Foto: Humas Mahkamah Konstitusi

Makassar, Respublica—- Mahkamah Konstitusi (MK) baru saja mengabulkan permohonan uji materi terkait ambang batas pencalonan presiden (pesidential threshold) melalui Putusan MK No.62/PUU-XXII/2024. Dalam putusannya, MK menyatakan bahwa ambang batas pencalonan presiden adalah inkonstitusional.

Keputusan ini memberikan hak kepada semua partai politik peserta pemilu untuk mencalonkan presiden dan wakil presiden. Pakar Pemilu, Titi Anggraini, menyambut positif keputusan MK tersebut.

Kemenanga bagi rakyat

Titi Anggraini mengatakan, putusan ini merupakan kemenangan bagi seluruh rakyat Indonesia. Karena semua partai politik peserta pemilu kini memiliki akses yang setara dalam pencalonan presiden. Selain itu, pemilih mendapatkan keragaman pilihan politik melalui pemilu yang lebih inklusif.

“Anak-anak Indonesia jadi lebih berani bermimpi menjadi Presiden/Wakil Presiden karena akses itu lebih terbuka untuk direalisasikan saat ini melalui Putusan MK No.62/PUU-XXII/2024. BRAVO MK!” ujarnya melalui akun X-nya.

Titi Anggraini menganggap mahasiswa UIN SUKA, Enika Maya Oktavia, dan rekan-rekannya sebagai pahlawan atas keluarnya putusan MK tersebut. Menurutnya, perjuangan mereka membuka jalan bagi seluruh putra-putri terbaik bangsa untuk maju dalam pemilihan presiden melalui partai politik peserta pemilu.

“Bangsa ini berhutang budi demokrasi kepada perjuangan Enika Maya Oktavia dkk. Hormat sehormat-hormatnya,” kata Anggota Dewan Pembina PERLUDEM itu.

Titi juga berharap agar pembentuk undang-undang mengatur mekanisme agar partai politik tidak sembarangan dalam mengusulkan pasangan calon. Hal ini penting sebagai langkah lanjutan dari Putusan MK No.62/PUU-XXII/2024 yang menghapus ambang batas pencalonan presiden.

“Parpol harus memastikan bahwa calon yang diusung lahir dari proses rekrutmen yang demokratis. Misalnya calon diputuskan melalui pemilihan internal partai yang inklusif dan demokratis. Bukan sebatas karena punya popularitas dan isi tas,” ujarnya.

Dalam Putusan MK No.62/PUU-XXII/2024, MK juga meminta agar pembentuk undang-undang mengatur agar jumlah calon presiden di pilpres tidak terlalu banyak.
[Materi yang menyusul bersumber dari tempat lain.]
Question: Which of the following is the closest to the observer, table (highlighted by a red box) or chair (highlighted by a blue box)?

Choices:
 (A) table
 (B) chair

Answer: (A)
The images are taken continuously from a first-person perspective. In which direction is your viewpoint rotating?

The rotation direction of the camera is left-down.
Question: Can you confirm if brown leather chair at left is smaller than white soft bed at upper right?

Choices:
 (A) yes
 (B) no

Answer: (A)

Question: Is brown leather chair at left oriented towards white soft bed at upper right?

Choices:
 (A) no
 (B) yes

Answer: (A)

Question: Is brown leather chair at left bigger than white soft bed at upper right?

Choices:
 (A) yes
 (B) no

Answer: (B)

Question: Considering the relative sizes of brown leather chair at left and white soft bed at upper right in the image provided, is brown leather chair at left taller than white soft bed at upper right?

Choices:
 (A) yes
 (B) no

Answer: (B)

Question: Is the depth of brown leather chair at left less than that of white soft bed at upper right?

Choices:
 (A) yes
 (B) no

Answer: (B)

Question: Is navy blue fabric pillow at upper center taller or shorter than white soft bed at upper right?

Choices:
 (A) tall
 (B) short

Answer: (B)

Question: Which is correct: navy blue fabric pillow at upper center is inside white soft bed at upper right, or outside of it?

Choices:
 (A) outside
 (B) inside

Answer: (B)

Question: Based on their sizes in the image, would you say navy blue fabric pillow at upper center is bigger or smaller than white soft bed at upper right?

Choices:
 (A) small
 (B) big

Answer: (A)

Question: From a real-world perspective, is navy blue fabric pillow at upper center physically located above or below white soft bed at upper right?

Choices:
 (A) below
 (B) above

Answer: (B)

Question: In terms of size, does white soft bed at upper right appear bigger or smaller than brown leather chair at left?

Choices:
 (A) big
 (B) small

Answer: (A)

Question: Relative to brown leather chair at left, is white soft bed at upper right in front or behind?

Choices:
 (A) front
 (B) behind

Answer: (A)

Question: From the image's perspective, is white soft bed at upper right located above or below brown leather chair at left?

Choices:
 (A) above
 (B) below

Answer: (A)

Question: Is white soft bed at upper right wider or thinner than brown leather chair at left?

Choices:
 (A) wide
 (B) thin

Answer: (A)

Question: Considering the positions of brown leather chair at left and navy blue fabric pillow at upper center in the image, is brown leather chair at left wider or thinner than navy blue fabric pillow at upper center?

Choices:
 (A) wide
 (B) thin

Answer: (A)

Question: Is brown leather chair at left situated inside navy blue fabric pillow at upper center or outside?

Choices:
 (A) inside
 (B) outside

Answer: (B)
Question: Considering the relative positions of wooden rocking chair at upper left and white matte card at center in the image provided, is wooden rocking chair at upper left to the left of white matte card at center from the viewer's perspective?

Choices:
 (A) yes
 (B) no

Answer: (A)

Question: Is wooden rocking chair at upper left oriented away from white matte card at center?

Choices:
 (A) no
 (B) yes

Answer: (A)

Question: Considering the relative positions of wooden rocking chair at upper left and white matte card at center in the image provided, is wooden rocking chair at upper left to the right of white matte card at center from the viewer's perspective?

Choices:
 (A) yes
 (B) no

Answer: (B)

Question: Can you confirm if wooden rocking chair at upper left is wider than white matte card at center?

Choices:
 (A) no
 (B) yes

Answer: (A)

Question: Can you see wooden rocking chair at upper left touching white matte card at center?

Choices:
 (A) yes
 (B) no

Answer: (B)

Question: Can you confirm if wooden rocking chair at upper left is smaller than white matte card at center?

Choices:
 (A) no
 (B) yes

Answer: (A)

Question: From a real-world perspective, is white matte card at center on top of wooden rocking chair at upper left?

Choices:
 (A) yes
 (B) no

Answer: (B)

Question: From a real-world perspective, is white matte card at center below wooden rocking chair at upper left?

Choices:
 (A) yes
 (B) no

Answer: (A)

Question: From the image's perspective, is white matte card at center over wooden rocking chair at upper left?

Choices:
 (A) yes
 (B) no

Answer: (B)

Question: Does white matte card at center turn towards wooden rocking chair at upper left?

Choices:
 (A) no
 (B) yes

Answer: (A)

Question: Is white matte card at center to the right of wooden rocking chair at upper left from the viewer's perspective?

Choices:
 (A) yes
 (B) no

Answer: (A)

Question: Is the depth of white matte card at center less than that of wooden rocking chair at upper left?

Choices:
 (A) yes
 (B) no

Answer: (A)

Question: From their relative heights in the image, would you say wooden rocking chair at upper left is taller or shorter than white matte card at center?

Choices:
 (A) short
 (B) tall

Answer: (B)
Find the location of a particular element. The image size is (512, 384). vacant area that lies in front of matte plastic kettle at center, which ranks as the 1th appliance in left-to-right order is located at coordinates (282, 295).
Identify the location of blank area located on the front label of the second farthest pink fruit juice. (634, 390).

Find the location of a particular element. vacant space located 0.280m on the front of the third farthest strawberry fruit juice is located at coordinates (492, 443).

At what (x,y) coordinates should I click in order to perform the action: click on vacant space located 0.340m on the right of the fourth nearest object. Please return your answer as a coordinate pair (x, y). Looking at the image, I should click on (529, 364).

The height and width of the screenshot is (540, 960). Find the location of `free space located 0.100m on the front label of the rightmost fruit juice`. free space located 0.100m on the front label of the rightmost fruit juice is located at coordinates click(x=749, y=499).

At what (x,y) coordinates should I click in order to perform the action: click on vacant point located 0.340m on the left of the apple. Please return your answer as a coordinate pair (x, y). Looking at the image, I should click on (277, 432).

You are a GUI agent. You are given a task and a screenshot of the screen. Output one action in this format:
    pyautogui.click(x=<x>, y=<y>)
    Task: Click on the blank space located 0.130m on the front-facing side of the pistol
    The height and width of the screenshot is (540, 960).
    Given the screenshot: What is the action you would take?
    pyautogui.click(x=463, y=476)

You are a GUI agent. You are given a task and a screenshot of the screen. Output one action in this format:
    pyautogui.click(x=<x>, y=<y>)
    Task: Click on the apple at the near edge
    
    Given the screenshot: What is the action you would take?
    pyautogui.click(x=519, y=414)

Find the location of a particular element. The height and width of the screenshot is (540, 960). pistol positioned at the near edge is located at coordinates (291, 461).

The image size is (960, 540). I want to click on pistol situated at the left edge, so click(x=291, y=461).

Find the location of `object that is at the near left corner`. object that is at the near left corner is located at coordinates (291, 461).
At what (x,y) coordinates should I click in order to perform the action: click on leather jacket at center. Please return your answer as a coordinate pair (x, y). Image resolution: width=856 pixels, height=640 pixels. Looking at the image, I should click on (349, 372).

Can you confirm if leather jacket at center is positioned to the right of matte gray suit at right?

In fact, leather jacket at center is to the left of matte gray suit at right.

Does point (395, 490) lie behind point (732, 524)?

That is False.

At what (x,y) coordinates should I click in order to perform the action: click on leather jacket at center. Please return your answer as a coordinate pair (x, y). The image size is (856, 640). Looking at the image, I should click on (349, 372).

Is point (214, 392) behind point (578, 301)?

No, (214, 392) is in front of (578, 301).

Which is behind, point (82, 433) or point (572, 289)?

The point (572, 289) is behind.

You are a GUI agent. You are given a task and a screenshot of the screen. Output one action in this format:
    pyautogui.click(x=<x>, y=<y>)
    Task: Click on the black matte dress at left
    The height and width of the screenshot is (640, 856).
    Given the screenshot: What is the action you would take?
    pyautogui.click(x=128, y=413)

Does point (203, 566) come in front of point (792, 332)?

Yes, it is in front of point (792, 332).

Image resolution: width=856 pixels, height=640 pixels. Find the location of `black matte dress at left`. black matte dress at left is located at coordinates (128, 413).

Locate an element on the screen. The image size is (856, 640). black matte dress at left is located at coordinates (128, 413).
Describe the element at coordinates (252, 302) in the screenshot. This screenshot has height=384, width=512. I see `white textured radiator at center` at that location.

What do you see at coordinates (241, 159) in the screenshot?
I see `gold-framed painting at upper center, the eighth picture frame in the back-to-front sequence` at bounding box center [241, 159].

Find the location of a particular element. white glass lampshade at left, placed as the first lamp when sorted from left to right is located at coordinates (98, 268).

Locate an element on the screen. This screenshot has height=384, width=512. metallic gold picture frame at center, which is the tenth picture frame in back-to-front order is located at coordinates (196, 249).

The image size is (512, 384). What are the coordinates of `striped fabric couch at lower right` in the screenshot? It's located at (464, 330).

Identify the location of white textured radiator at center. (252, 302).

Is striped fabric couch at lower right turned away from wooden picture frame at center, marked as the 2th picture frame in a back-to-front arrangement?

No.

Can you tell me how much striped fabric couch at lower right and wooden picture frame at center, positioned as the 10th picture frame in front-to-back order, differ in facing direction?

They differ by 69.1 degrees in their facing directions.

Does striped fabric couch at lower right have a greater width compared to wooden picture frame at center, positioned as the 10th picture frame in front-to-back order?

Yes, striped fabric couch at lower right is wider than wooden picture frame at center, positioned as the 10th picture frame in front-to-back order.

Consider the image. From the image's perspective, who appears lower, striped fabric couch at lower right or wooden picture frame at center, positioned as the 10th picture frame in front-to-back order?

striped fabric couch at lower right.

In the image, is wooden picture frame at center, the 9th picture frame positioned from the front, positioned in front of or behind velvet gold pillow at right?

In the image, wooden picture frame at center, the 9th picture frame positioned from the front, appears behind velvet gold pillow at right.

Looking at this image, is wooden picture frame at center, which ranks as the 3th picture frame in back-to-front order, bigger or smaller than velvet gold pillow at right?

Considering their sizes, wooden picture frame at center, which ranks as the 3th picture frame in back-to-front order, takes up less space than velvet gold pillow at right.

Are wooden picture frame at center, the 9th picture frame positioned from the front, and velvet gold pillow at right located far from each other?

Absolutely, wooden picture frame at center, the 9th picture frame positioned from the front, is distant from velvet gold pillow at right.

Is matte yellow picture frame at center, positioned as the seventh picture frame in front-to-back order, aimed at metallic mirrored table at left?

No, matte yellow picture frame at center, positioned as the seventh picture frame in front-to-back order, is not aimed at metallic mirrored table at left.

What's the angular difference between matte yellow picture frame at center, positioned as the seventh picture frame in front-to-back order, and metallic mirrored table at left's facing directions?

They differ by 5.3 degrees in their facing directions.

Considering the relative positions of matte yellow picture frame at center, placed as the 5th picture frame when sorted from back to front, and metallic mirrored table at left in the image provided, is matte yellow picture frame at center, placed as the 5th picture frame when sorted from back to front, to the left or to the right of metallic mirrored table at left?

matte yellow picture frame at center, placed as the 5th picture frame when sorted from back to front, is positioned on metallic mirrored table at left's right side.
MK merumuskan lima rambu bagi pembentuk undang-undang dalam mengatur pencalonan pilpres, yaitu:

  1. Semua partai politik peserta pemilu berhak mencalonkan pasangan calon presiden dan wakil presiden;
  2. Pencalonan tidak didasarkan pada persentase perolehan suara atau kursi secara nasional;
  3. Tidak menimbulkan dominasi partai politik tertentu atau membatasi pilihan pemilih;
  4. Partai politik yang tidak mencalonkan pasangan calon di pemilu tidak boleh menjadi peserta pemilu pada pemilu berikutnya;
  5. Pengaturan lebih lanjut oleh pembentuk undang-undang harus melibatkan partisipasi masyarakat secara signifikan.